See that the celebration of the 2000th is all set up at
a campus near you - Princeton is naturally included. The count here
is also manipulated to include deaths by accident and suicides.
The Military is actually reporting that since it has gone to a war footing the number of deaths by accidents across the services, home and abroad has diminished. In other words that figure has been
greater in recent "peacetime".
Now recall how the party of
"supporting our troops" fought to get deaths by any
means counted in combat zone. Gives them their "celebration" of 2000
when actual combat deaths are ~300 lower.
Are these people evil or just brain damaged by drug use? Or both?

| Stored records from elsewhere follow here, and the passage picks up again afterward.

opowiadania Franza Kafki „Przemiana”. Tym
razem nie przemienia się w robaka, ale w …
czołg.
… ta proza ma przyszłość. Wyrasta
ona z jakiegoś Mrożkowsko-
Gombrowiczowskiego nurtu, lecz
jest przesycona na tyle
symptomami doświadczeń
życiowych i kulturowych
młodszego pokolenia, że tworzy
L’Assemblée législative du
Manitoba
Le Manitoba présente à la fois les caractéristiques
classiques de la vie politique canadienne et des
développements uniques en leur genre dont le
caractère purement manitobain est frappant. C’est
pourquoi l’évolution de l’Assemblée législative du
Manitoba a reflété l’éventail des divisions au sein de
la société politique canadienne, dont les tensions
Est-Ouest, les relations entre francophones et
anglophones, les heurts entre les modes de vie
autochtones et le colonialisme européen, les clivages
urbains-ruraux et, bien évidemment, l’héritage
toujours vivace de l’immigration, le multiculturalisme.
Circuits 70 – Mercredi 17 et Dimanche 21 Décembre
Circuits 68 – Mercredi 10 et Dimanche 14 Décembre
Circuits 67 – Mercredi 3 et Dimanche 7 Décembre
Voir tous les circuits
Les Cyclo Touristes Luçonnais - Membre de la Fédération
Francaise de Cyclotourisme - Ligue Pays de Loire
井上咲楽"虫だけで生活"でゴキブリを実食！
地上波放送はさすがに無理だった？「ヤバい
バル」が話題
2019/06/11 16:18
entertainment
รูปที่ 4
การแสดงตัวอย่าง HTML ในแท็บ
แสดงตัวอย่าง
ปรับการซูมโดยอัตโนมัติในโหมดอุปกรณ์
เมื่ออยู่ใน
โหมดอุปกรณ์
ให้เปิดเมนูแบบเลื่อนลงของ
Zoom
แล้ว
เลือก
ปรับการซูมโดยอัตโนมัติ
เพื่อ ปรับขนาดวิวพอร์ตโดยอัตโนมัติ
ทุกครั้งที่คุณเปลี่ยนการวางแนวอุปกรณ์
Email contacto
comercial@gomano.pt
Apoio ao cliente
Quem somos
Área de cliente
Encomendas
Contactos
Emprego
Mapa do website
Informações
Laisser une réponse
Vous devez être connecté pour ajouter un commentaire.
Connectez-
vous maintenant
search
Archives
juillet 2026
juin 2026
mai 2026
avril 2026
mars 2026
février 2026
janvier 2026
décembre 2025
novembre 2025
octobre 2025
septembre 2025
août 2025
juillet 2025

Sorry for rambling - but GW
just finished excellant speech on Iraq and GWOT and
again pounded on the similarities of Communism to
Militant Islam.
Any wonder the LEFTY/COMMIES
are going crazy.
By TigerHawk, at Tue Oct 25, 08:40:00 PM:
AVI:
On the inexact science of separating civilians from non-combatants in a counterinsurgency: I noted with interest that more than 80% of IBC's civilian casualties were men. This seems quite at odds with the proportion one might expect if all the reported civilian dead were in fact non-combatants. Then again, there are at least two obvious explanations for this possibility. The first is that many of the casualties may have come from attacks that targeted civilians lining up for jobs with the new government, including in the police and army. They would, of course, be disproportionately men. The second explanation is that both sides give women the benefit of the doubt and so are less likely to shoot first and ask questions later.
Remember, though, that most of the casualties since May 1, 2003 have been inflicted by Iraqis, not Coalition soldiers -- since at least elements of the insurgency have shown no mercy toward women, I believe that the first explanation is the most likely.
The Times ran a credulous story this morning based on the Iraq Body Count numbers, ignoring the group's left-wing lean and creepy statements from their July report, which referred to the terrorists who kill Iraqi civilians with car bombs as "unknown agents," innocuously defined by the IBC as "those who do not attack obvious military/strategic or occupation-related targets."